Dudin, seçimlerle ilgili İsrail Cezaevi İdaresinin (İCİ) tutumuna ilişkin olarak da şunları söyledi: “Elbette İCİ, seçimleri kolaylaştırmıyor. Seçilmiş tutuklular -sıklıkla- cezaevlerinin içindeki özel bölümlerde izole ediliyorlar. Fakat sonuçta İCİ, seçilmiş üyeler cezaevlerinin temsilcileri oldukları için, onlarla anlaşmak zorundadır. Aksi takdirde, bu İsrail cezaevlerinde istenmeyen bir kaosa neden olur ve bu da İCİ için baş ağrısı demektir.”
Aşkar, “Genellikle, İCİ hapishanelerdeki seçim sürecine müdahale etmiyor, çünkü bunu Hamas tutsakları için bir iç mesele olarak görüyorlar. Bununla birlikte, İsrail sınıflandırmasına göre tehlikeli tutsakların seçimleri kazanma olasılığı yüksekse, İCİ kazanma şansı yüksek tutukluları seçimlerin sonuna kadar cezaevleri arasında transfer ederek süreci engellemeye çalışıyor.”dedi.

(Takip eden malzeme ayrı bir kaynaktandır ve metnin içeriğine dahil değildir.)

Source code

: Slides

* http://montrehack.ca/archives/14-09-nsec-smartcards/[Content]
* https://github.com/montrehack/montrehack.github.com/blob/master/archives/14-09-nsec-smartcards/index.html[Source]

Hamas, cezaevlerindeki tüm mensuplarının istisnasız şekilde seçim sürecine dâhil olmasını istiyor. Bununla birlikte, cezaevinde hapis süreleri dolmak üzere olan mahpusların seçimlerde oy kullanmasına izin verilirken aday olmaları ise kabul edilmiyor.
Yüksek Liderlik Konseyi, Hamas’ın zindanlardaki işleri ile ilgilenirken Batı Şeria, Kudüs ve Gazze Şeridi’nden olanlarla İsrail vatandaşı Arap mahpusları temsil ediyor. Cezaevinde bulunan Hamas üyelerinin çoğu genç ve tehlikeli olarak sınıflandırılmış mahkûmlardan oluşuyor ve uzun süreli ağır cezalara çarptırılıyorlar. İsrail'in 2011 yılında Hamas ile Batı Şeria'da yaptığı esir takası anlaşmasında serbest bırakmayı reddettiği mahkûmlardan bir kısmını da bu kesim oluşturuyor.
Seçilen üyelerin çoğu, Hamas’ın askerî kanadı olarak bilinen İzzeddin Kassam Tugayları ile ilişkili olmaktan ömür boyu ceza almış mahkûmlardan oluşuyor.
İsrail zindanlarında 14 yıl hapis yatmış ve 2011'de Gazze'ye sınır dışı edilmiş olan Kudüslü Muhammed Hamada, cezaevlerinde ayrıca lokal seçimlerin de yapıldığını, mahpusların bu seçimlerde bir çeşit müdür, müdür yardımcısı ve komite üyeleri seçtiklerini, bunların ise tutsakların güvenlik, mali, kültür ve sosyal meselelerini ele aldıklarını söyledi. Hamada ayrıca, bu seçilen kişilerin görev süresinin de altı ay olduğunu ifade etti.